War and Conflict
Latin America & the Caribbean
How old is guerrilla warfare?
Guerrilla warfare dates back to ancient times but got its name during the Peninsular War of 1809 to 1814 when Napoleon Bonaparte (1769–1821) fought for control of the Iberian Peninsula (Spain and Portugal). In Spanish, guerrilla means “small war.” The resistance to Napoleon’s troops employed tactics that are typical of what we know as guerrilla warfare—fighting in small bands, ambushes, sudden raids, and sabotage.
It is Chinese Communist leader Mao Tse-tung (1893–1976) who, in his 22–year fight against the Chinese nationalists (from 1927 to 1949), is believed to have developed the techniques of modern guerrilla warfare. Chairman Mao slowly but surely gained the support and sympathy of the common people—in particular those living in rural areas. Eventually, he had control of the masses who believed the reforms he would make once in office would be favorable to them. The people would provide the manpower and supplies that would sustain the fight. If any followers faulted in their loyalty to the cause, they would be punished.

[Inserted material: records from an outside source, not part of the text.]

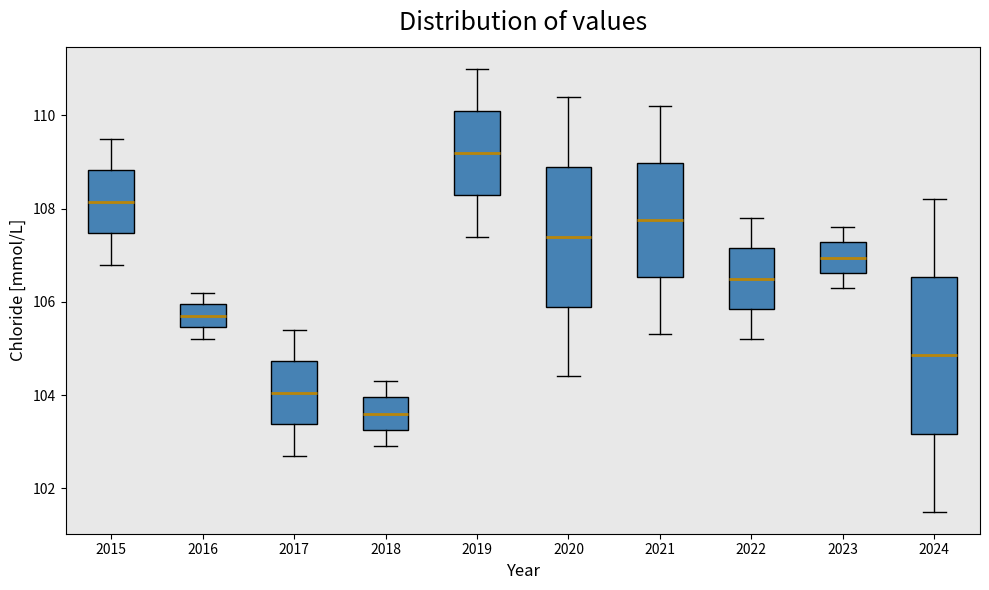

Reading left to right, read every box against the y-axis: the position of its median line, the range the box covers, and the ends of its whiskers. The values are not printed on the chart, so give them approximately, as read against the axis.

2015: median 108.2, box 107.4 to 108.8, whiskers 106.8 to 109.6
2016: median 105.8, box 105.4 to 106.0, whiskers 105.2 to 106.2
2017: median 104.0, box 103.4 to 104.8, whiskers 102.8 to 105.4
2018: median 103.6, box 103.2 to 104.0, whiskers 103.0 to 104.4
2019: median 109.2, box 108.4 to 110.2, whiskers 107.4 to 111.0
2020: median 107.4, box 106.0 to 109.0, whiskers 104.4 to 110.4
2021: median 107.8, box 106.6 to 109.0, whiskers 105.4 to 110.2
2022: median 106.6, box 105.8 to 107.2, whiskers 105.2 to 107.8
2023: median 107.0, box 106.6 to 107.2, whiskers 106.4 to 107.6
2024: median 104.8, box 103.2 to 106.6, whiskers 101.6 to 108.2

Today, guerrillas rely on terrorist attacks against governments, goading the military into action, which, in turn, rallies the public in its outrage against government. In this way, guerrilla movements can gain popular support over time. Such movements are by no means limited to the countryside: Urban attacks include tactics such as kidnapping and assassination. Such guerrilla measures have led to the outbreak of civil wars.